The stock reward function computes the distribution of marginal economic returns for every extra unit of inventory held in stock. In a previous section, we have seen how this function can be associated to economic variables that represent the gross margin, the stock out penalty and the carrying cost. In our previous discussion, those economic variables were plain numbers. However, when price breaks are involved, those economic variables are also varying, along with the quantity being ordered. These variations are straightforward to model through distributions.
B = pricebrk(D, BuyP, Prcs.MinQ, Prcs.P, Stk, StkP)
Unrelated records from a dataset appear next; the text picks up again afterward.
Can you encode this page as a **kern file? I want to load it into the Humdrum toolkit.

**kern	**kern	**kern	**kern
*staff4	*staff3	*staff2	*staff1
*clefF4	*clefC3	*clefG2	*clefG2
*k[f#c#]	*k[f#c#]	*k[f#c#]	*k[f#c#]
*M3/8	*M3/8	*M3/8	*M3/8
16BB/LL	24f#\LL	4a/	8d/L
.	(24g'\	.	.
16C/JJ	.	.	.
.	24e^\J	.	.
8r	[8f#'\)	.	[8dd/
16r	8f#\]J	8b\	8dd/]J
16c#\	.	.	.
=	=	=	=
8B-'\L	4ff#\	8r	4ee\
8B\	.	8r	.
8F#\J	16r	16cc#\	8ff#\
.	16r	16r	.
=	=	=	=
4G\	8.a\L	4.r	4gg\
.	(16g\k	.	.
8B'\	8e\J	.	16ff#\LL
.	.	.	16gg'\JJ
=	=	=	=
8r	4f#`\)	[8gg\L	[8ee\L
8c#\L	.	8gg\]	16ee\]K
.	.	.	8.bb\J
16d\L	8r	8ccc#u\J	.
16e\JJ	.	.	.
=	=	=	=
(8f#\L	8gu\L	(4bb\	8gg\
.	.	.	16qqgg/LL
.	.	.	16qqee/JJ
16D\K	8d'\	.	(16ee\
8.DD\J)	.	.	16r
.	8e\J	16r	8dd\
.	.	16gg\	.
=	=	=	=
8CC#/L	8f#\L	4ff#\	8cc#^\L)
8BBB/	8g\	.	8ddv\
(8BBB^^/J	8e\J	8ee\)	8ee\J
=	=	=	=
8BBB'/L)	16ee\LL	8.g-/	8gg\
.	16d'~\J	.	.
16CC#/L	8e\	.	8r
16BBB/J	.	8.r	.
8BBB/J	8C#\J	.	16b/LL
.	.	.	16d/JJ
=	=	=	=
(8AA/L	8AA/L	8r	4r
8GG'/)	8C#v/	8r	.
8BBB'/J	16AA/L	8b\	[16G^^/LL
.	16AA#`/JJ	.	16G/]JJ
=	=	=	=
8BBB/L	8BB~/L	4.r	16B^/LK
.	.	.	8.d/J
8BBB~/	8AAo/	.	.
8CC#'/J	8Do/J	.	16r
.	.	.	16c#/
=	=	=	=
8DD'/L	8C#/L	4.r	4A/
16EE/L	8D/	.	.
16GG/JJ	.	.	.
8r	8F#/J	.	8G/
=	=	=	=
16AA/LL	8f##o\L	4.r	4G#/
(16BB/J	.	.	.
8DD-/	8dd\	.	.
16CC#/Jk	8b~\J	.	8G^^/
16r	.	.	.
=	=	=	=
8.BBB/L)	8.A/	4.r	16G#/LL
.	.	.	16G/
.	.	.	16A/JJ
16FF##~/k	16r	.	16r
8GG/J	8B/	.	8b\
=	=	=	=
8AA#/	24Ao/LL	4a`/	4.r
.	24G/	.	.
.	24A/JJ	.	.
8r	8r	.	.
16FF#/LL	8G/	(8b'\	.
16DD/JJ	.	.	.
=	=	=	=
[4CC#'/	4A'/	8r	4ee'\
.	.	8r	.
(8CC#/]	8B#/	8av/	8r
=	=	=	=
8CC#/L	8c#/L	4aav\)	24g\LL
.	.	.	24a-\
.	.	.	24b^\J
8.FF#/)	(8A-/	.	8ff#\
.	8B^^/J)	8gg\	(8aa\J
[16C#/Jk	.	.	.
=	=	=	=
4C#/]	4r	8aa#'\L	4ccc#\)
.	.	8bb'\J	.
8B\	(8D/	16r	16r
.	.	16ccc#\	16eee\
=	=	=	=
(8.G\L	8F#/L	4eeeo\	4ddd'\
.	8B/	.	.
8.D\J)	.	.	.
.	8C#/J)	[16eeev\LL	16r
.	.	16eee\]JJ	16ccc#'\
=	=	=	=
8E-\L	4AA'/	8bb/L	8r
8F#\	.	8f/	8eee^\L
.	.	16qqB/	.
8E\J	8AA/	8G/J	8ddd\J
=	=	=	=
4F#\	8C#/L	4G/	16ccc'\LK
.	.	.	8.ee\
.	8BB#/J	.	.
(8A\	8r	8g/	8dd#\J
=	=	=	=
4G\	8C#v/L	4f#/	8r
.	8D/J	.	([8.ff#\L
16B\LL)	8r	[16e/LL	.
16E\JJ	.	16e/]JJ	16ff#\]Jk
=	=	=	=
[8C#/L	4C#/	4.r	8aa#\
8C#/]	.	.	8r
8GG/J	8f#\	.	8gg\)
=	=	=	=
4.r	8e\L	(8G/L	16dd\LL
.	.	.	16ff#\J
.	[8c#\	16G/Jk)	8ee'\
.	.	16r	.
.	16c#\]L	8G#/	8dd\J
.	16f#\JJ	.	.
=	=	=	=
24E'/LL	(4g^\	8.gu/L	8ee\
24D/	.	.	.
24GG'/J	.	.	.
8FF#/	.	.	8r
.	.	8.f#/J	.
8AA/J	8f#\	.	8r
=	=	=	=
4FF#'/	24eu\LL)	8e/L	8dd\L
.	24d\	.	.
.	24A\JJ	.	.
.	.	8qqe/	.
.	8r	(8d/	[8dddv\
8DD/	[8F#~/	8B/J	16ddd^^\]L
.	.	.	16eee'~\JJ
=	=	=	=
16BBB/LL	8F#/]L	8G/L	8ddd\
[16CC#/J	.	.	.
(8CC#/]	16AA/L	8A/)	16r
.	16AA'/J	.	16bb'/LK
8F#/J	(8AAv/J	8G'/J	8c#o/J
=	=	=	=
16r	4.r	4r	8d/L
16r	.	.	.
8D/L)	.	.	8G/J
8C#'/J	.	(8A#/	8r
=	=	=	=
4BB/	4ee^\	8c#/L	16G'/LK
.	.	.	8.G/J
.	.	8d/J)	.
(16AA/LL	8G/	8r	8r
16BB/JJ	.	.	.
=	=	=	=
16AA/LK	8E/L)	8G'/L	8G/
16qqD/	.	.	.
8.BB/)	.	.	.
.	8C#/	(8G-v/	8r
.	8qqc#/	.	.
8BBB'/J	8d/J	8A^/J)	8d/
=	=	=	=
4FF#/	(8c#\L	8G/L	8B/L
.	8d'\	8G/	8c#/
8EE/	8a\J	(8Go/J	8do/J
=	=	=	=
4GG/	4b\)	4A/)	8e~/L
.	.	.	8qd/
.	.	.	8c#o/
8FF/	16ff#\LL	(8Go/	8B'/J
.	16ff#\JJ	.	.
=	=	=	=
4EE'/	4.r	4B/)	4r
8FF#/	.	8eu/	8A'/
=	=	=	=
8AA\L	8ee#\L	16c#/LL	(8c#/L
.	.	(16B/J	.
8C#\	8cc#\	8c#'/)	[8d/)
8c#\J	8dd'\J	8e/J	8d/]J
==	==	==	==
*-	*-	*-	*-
// 'M', 'S' and 'C' are distributions
M = SellPrice - B
S = -0.5 * (SellPrice - B)
C = -0.3 * B * mean(Leadtime) / 365

AM = 0.3
AC = 1 - 0.2 * mean(Leadtime) / 365

// point-wise multiplication for 'RM', 'RS' and 'RC'
RM = stockrwd.m(D, AM) * M
RS = stockrwd.s(D) * S
RC = stockrwd.c(D, AC) * C
R = RM + RS + RC

The primary difference between this block of code and the original one, when we introduced the stock reward function, is BuyP. The column BuyP is turned into a price break distribution B at line 1 through the function pricebrk(). Then, the rest of script boils down to a direct application of the algebra of distribution, which is doing all the complicated work for us.

At lines 4-6, the economic variables are turned into distributions. When a constant is added to a distribution, the result of the addition is a distribution. The same goes for subtraction. Above M is the margin reward per unit (aka the marginal margin), and as the price breaks are typically offering a lower unit price as quantity increases, the distribution M is expected to be increasing.

At lines 12-14, the components of the stock reward functions are associated with the economic distributions (rather than numbers), but the syntax remains identical. Under the hood, it's point-wise multiplications that take place between distributions. Finally, at line 15, the final stock reward is composed just as we did it before.